Brief: Each line of the listing where the string "Access" appears is to be identified and copied.

Given entries:
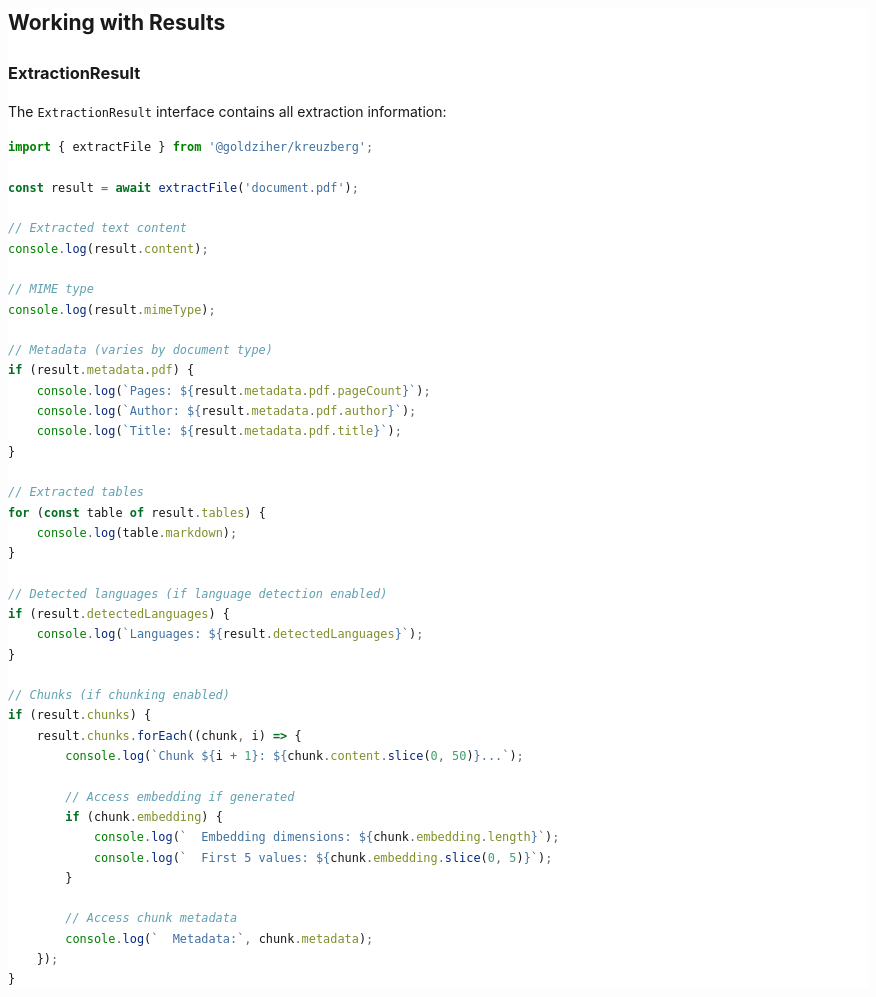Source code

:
 ```typescript
```

## Working with Results

### ExtractionResult

The `ExtractionResult` interface contains all extraction information:

```typescript
import { extractFile } from '@goldziher/kreuzberg';

const result = await extractFile('document.pdf');

// Extracted text content
console.log(result.content);

// MIME type
console.log(result.mimeType);

// Metadata (varies by document type)
if (result.metadata.pdf) {
    console.log(`Pages: ${result.metadata.pdf.pageCount}`);
    console.log(`Author: ${result.metadata.pdf.author}`);
    console.log(`Title: ${result.metadata.pdf.title}`);
}

// Extracted tables
for (const table of result.tables) {
    console.log(table.markdown);
}

// Detected languages (if language detection enabled)
if (result.detectedLanguages) {
    console.log(`Languages: ${result.detectedLanguages}`);
}

// Chunks (if chunking enabled)
if (result.chunks) {
    result.chunks.forEach((chunk, i) => {
        console.log(`Chunk ${i + 1}: ${chunk.content.slice(0, 50)}...`);

        // Access embedding if generated
        if (chunk.embedding) {
            console.log(`  Embedding dimensions: ${chunk.embedding.length}`);
            console.log(`  First 5 values: ${chunk.embedding.slice(0, 5)}`);
        }

        // Access chunk metadata
        console.log(`  Metadata:`, chunk.metadata);
    });
}
```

Result:
        // Access embedding if generated
        // Access chunk metadata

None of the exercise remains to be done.